[Dataset entries]
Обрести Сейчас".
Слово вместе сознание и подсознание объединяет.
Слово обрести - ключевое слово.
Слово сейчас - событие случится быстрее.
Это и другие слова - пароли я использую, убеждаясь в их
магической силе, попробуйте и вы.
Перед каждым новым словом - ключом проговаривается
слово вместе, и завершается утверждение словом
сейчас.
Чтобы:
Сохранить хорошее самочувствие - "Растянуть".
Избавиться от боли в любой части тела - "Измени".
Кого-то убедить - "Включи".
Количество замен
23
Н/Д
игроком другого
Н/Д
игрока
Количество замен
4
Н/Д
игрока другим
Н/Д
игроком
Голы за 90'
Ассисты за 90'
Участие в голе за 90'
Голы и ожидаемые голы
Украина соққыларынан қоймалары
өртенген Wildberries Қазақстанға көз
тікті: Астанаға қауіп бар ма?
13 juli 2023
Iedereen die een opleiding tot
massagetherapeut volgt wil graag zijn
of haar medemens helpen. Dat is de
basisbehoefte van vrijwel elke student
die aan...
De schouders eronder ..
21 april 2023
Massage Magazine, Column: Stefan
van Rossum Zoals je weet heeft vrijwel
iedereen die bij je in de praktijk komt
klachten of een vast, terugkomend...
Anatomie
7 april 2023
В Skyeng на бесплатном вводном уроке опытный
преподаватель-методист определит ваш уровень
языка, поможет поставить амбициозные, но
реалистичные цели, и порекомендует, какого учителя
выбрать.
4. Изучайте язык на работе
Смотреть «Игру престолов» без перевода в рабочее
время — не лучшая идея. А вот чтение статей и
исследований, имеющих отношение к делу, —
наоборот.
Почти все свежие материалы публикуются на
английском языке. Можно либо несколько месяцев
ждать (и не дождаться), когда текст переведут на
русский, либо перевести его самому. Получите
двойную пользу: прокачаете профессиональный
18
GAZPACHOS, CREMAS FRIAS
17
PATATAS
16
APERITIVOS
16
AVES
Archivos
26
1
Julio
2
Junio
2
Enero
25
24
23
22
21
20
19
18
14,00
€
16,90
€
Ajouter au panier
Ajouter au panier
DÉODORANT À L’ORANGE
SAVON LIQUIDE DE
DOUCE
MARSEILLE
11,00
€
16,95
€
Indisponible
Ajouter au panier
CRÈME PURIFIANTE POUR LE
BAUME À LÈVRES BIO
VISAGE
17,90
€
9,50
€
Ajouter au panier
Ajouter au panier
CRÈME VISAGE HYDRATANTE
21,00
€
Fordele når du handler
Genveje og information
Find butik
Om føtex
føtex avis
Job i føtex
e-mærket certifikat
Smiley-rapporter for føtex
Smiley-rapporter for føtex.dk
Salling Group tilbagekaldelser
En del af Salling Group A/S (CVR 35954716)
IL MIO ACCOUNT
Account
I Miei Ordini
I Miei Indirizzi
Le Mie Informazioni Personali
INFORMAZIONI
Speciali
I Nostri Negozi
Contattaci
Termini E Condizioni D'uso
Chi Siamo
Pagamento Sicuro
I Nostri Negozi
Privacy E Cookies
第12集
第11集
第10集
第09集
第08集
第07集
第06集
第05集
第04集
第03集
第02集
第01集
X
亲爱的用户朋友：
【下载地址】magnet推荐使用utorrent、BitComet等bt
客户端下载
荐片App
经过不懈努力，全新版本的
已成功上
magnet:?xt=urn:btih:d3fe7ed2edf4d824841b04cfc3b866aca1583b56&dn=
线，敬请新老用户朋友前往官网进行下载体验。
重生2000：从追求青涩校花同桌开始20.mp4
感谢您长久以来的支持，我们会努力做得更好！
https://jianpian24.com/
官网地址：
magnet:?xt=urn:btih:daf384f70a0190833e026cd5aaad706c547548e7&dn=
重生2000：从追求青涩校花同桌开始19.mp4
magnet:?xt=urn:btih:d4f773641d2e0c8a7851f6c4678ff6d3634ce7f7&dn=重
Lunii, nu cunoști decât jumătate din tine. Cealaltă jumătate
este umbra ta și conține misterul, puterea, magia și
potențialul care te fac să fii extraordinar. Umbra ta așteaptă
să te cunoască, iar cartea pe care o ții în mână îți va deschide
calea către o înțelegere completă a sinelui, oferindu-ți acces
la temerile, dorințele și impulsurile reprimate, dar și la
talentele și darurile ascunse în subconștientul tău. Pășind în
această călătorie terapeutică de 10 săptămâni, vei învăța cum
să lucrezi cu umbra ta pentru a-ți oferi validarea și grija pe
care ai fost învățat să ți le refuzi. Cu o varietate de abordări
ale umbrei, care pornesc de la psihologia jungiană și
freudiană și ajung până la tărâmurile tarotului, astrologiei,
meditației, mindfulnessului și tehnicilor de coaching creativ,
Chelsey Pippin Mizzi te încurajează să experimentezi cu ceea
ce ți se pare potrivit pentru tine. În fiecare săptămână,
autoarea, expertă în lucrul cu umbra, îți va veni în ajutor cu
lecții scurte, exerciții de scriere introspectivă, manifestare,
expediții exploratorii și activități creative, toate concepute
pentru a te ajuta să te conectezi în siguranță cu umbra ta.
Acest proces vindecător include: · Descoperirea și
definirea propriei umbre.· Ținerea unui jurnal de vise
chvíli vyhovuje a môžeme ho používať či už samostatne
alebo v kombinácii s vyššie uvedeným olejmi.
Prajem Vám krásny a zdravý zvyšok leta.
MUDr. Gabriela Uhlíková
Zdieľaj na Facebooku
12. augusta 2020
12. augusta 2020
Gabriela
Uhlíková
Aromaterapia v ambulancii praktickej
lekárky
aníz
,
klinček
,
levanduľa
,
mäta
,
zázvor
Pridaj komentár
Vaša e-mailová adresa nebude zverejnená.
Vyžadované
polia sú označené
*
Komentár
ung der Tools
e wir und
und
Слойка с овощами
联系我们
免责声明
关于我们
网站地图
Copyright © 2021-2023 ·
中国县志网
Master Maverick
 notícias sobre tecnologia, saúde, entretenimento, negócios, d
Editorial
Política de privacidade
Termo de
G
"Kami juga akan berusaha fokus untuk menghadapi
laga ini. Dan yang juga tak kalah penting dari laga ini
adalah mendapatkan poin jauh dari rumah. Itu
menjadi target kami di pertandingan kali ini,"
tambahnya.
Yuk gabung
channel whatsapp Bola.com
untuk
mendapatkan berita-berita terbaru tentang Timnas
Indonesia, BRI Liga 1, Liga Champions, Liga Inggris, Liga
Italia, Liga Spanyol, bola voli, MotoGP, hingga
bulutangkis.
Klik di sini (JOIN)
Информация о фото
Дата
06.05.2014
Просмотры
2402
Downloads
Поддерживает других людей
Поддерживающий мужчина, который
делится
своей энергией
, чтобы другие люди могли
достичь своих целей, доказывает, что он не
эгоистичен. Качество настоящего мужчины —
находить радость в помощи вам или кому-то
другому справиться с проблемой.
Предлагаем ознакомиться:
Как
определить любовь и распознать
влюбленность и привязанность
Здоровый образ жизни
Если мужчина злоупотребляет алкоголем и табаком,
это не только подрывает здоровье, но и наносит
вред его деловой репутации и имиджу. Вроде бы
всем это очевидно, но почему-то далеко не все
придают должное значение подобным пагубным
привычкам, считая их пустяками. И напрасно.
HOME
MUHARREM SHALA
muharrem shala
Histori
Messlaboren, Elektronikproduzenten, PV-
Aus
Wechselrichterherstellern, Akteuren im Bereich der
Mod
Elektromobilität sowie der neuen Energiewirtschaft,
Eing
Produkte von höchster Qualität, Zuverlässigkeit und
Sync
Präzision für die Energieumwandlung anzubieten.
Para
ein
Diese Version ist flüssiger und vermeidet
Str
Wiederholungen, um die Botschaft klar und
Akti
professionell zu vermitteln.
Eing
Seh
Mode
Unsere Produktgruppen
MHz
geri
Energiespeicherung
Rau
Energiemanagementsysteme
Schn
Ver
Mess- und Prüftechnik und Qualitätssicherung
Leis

TASK OBJECTIVE |
Reproduce every line of the records above, keeping each one unchanged.

RESPONSE |
Обрести Сейчас".
Слово вместе сознание и подсознание объединяет.
Слово обрести - ключевое слово.
Слово сейчас - событие случится быстрее.
Это и другие слова - пароли я использую, убеждаясь в их
магической силе, попробуйте и вы.
Перед каждым новым словом - ключом проговаривается
слово вместе, и завершается утверждение словом
сейчас.
Чтобы:
Сохранить хорошее самочувствие - "Растянуть".
Избавиться от боли в любой части тела - "Измени".
Кого-то убедить - "Включи".
Количество замен
23
Н/Д
игроком другого
Н/Д
игрока
Количество замен
4
Н/Д
игрока другим
Н/Д
игроком
Голы за 90'
Ассисты за 90'
Участие в голе за 90'
Голы и ожидаемые голы
Украина соққыларынан қоймалары
өртенген Wildberries Қазақстанға көз
тікті: Астанаға қауіп бар ма?
13 juli 2023
Iedereen die een opleiding tot
massagetherapeut volgt wil graag zijn
of haar medemens helpen. Dat is de
basisbehoefte van vrijwel elke student
die aan...
De schouders eronder ..
21 april 2023
Massage Magazine, Column: Stefan
van Rossum Zoals je weet heeft vrijwel
iedereen die bij je in de praktijk komt
klachten of een vast, terugkomend...
Anatomie
7 april 2023
В Skyeng на бесплатном вводном уроке опытный
преподаватель-методист определит ваш уровень
языка, поможет поставить амбициозные, но
реалистичные цели, и порекомендует, какого учителя
выбрать.
4. Изучайте язык на работе
Смотреть «Игру престолов» без перевода в рабочее
время — не лучшая идея. А вот чтение статей и
исследований, имеющих отношение к делу, —
наоборот.
Почти все свежие материалы публикуются на
английском языке. Можно либо несколько месяцев
ждать (и не дождаться), когда текст переведут на
русский, либо перевести его самому. Получите
двойную пользу: прокачаете профессиональный
18
GAZPACHOS, CREMAS FRIAS
17
PATATAS
16
APERITIVOS
16
AVES
Archivos
26
1
Julio
2
Junio
2
Enero
25
24
23
22
21
20
19
18
14,00
€
16,90
€
Ajouter au panier
Ajouter au panier
DÉODORANT À L’ORANGE
SAVON LIQUIDE DE
DOUCE
MARSEILLE
11,00
€
16,95
€
Indisponible
Ajouter au panier
CRÈME PURIFIANTE POUR LE
BAUME À LÈVRES BIO
VISAGE
17,90
€
9,50
€
Ajouter au panier
Ajouter au panier
CRÈME VISAGE HYDRATANTE
21,00
€
Fordele når du handler
Genveje og information
Find butik
Om føtex
føtex avis
Job i føtex
e-mærket certifikat
Smiley-rapporter for føtex
Smiley-rapporter for føtex.dk
Salling Group tilbagekaldelser
En del af Salling Group A/S (CVR 35954716)
IL MIO ACCOUNT
Account
I Miei Ordini
I Miei Indirizzi
Le Mie Informazioni Personali
INFORMAZIONI
Speciali
I Nostri Negozi
Contattaci
Termini E Condizioni D'uso
Chi Siamo
Pagamento Sicuro
I Nostri Negozi
Privacy E Cookies
第12集
第11集
第10集
第09集
第08集
第07集
第06集
第05集
第04集
第03集
第02集
第01集
X
亲爱的用户朋友：
【下载地址】magnet推荐使用utorrent、BitComet等bt
客户端下载
荐片App
经过不懈努力，全新版本的
已成功上
magnet:?xt=urn:btih:d3fe7ed2edf4d824841b04cfc3b866aca1583b56&dn=
线，敬请新老用户朋友前往官网进行下载体验。
重生2000：从追求青涩校花同桌开始20.mp4
感谢您长久以来的支持，我们会努力做得更好！
https://jianpian24.com/
官网地址：
magnet:?xt=urn:btih:daf384f70a0190833e026cd5aaad706c547548e7&dn=
重生2000：从追求青涩校花同桌开始19.mp4
magnet:?xt=urn:btih:d4f773641d2e0c8a7851f6c4678ff6d3634ce7f7&dn=重
Lunii, nu cunoști decât jumătate din tine. Cealaltă jumătate
este umbra ta și conține misterul, puterea, magia și
potențialul care te fac să fii extraordinar. Umbra ta așteaptă
să te cunoască, iar cartea pe care o ții în mână îți va deschide
calea către o înțelegere completă a sinelui, oferindu-ți acces
la temerile, dorințele și impulsurile reprimate, dar și la
talentele și darurile ascunse în subconștientul tău. Pășind în
această călătorie terapeutică de 10 săptămâni, vei învăța cum
să lucrezi cu umbra ta pentru a-ți oferi validarea și grija pe
care ai fost învățat să ți le refuzi. Cu o varietate de abordări
ale umbrei, care pornesc de la psihologia jungiană și
freudiană și ajung până la tărâmurile tarotului, astrologiei,
meditației, mindfulnessului și tehnicilor de coaching creativ,
Chelsey Pippin Mizzi te încurajează să experimentezi cu ceea
ce ți se pare potrivit pentru tine. În fiecare săptămână,
autoarea, expertă în lucrul cu umbra, îți va veni în ajutor cu
lecții scurte, exerciții de scriere introspectivă, manifestare,
expediții exploratorii și activități creative, toate concepute
pentru a te ajuta să te conectezi în siguranță cu umbra ta.
Acest proces vindecător include: · Descoperirea și
definirea propriei umbre.· Ținerea unui jurnal de vise
chvíli vyhovuje a môžeme ho používať či už samostatne
alebo v kombinácii s vyššie uvedeným olejmi.
Prajem Vám krásny a zdravý zvyšok leta.
MUDr. Gabriela Uhlíková
Zdieľaj na Facebooku
12. augusta 2020
12. augusta 2020
Gabriela
Uhlíková
Aromaterapia v ambulancii praktickej
lekárky
aníz
,
klinček
,
levanduľa
,
mäta
,
zázvor
Pridaj komentár
Vaša e-mailová adresa nebude zverejnená.
Vyžadované
polia sú označené
*
Komentár
ung der Tools
e wir und
und
Слойка с овощами
联系我们
免责声明
关于我们
网站地图
Copyright © 2021-2023 ·
中国县志网
Master Maverick
 notícias sobre tecnologia, saúde, entretenimento, negócios, d
Editorial
Política de privacidade
Termo de
G
"Kami juga akan berusaha fokus untuk menghadapi
laga ini. Dan yang juga tak kalah penting dari laga ini
adalah mendapatkan poin jauh dari rumah. Itu
menjadi target kami di pertandingan kali ini,"
tambahnya.
Yuk gabung
channel whatsapp Bola.com
untuk
mendapatkan berita-berita terbaru tentang Timnas
Indonesia, BRI Liga 1, Liga Champions, Liga Inggris, Liga
Italia, Liga Spanyol, bola voli, MotoGP, hingga
bulutangkis.
Klik di sini (JOIN)
Информация о фото
Дата
06.05.2014
Просмотры
2402
Downloads
Поддерживает других людей
Поддерживающий мужчина, который
делится
своей энергией
, чтобы другие люди могли
достичь своих целей, доказывает, что он не
эгоистичен. Качество настоящего мужчины —
находить радость в помощи вам или кому-то
другому справиться с проблемой.
Предлагаем ознакомиться:
Как
определить любовь и распознать
влюбленность и привязанность
Здоровый образ жизни
Если мужчина злоупотребляет алкоголем и табаком,
это не только подрывает здоровье, но и наносит
вред его деловой репутации и имиджу. Вроде бы
всем это очевидно, но почему-то далеко не все
придают должное значение подобным пагубным
привычкам, считая их пустяками. И напрасно.
HOME
MUHARREM SHALA
muharrem shala
Histori
Messlaboren, Elektronikproduzenten, PV-
Aus
Wechselrichterherstellern, Akteuren im Bereich der
Mod
Elektromobilität sowie der neuen Energiewirtschaft,
Eing
Produkte von höchster Qualität, Zuverlässigkeit und
Sync
Präzision für die Energieumwandlung anzubieten.
Para
ein
Diese Version ist flüssiger und vermeidet
Str
Wiederholungen, um die Botschaft klar und
Akti
professionell zu vermitteln.
Eing
Seh
Mode
Unsere Produktgruppen
MHz
geri
Energiespeicherung
Rau
Energiemanagementsysteme
Schn
Ver
Mess- und Prüftechnik und Qualitätssicherung
Leis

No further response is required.